• **Instructions to follow**:
List every place the passage about the cruise ship Oasis gives as the home of a crew member.

It might as well be a deluxe hotel with a sea view.
Where the Oasis goes, however, is very much determined by its dimensions.
The ship could not dock in any European port, for example; it requires custom-made facilities that can manage not only the particular mooring requirements of its 225,000-tonne bulk but which can also cope with the need to disembark up to 6000 people effortlessly.
To this end, in a strategy that happily adds to the corporate control of the overall experience, Royal Caribbean has built mega-piers at Fort Lauderdale, where the ship will be based (alongside, in a year's time, its sister, the Allure of the Seas) and also in Haiti and the Bahamas.
The beauty of this for the intrepid Caribbean cruiser is that the new ports come complete with a signature "resort facility": "Haiti" is distilled into a confected Royal Caribbean paradise called Labadee, built from scratch. Travellers can be abroad and on dry land without necessarily having to experience anything they would not encounter on the ship (Port-au-Prince, for example).
This controlled experience of foreign-ness seems to be duplicated on board. The Oasis has a crew of "2165 from 71 different countries". This fact is advertised each time a waiter or waitress introduces himself - which they do with punctual regularity - and implores you to "enjoy".
"I am Sanjay from India, please enjoy"; "I am Loretta from Trinidad, please enjoy." Our evening meal was served, with perfect grace, by an uneasy pairing from Hungary and the Philippines.

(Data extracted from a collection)
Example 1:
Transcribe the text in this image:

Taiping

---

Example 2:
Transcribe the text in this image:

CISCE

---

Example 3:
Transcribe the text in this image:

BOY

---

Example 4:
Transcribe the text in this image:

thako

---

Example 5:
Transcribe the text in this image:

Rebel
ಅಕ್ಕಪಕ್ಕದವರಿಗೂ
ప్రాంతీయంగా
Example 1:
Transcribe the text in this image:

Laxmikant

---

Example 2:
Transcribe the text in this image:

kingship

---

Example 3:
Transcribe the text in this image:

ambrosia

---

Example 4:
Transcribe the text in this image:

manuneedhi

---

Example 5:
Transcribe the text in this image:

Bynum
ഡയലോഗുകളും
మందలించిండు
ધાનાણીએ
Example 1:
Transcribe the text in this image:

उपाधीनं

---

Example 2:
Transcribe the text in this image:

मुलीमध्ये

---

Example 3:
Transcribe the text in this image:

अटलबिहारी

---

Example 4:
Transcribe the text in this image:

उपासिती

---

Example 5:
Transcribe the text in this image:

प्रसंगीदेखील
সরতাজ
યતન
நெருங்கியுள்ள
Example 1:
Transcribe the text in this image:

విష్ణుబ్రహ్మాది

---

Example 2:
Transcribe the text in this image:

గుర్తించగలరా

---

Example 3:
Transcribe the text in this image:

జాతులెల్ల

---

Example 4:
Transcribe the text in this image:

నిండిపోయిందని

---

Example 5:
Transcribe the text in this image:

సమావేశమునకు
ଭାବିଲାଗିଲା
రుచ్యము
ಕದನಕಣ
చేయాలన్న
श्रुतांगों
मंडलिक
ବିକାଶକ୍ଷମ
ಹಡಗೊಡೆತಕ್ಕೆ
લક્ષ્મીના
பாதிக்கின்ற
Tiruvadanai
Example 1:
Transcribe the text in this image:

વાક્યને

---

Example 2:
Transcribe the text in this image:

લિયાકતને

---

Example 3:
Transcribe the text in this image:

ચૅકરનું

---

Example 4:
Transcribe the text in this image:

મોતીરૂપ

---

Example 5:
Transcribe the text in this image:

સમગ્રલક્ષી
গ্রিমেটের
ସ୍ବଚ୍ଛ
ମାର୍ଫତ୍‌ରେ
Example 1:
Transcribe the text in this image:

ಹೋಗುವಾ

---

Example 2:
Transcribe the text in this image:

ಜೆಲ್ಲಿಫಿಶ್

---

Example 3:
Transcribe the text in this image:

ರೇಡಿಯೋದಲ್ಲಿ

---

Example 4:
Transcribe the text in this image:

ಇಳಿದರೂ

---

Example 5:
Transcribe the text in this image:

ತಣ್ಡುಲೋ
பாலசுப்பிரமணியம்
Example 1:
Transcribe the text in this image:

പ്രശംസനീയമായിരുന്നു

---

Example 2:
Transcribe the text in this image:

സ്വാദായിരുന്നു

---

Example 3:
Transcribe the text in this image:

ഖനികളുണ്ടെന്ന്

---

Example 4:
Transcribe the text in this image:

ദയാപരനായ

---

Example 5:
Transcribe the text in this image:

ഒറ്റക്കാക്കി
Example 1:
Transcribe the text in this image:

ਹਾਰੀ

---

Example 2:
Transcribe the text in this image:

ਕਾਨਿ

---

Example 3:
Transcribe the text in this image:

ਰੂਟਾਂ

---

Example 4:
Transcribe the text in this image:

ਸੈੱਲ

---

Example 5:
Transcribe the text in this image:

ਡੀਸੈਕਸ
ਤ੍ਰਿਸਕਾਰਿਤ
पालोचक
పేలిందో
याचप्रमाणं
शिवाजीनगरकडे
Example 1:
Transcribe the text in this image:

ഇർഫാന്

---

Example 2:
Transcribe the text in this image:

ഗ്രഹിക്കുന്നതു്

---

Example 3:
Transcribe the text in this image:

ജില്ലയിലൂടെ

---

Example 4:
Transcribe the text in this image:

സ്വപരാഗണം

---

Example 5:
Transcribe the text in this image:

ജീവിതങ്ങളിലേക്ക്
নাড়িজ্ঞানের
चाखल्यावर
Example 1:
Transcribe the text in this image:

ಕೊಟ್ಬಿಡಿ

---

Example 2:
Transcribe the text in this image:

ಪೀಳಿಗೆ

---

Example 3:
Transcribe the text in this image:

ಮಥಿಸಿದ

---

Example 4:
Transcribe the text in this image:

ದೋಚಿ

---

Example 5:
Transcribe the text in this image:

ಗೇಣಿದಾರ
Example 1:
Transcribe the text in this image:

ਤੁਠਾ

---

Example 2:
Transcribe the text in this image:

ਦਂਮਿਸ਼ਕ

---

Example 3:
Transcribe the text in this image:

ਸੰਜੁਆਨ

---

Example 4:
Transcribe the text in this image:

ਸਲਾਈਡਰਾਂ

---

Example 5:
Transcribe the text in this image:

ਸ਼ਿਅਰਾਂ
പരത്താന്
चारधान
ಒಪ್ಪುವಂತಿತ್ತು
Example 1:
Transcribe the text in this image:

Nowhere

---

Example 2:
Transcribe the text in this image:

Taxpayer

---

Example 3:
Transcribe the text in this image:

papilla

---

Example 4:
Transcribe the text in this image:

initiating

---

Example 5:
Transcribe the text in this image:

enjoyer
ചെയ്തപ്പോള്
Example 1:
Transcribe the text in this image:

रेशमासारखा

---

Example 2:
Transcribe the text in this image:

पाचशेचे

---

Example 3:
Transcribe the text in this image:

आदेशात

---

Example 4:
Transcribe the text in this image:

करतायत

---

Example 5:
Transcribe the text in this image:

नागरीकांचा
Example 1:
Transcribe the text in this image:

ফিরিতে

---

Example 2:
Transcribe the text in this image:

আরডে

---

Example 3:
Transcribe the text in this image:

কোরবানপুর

• **Answer for this exercise**:
India, Trinidad, Hungary, the Philippines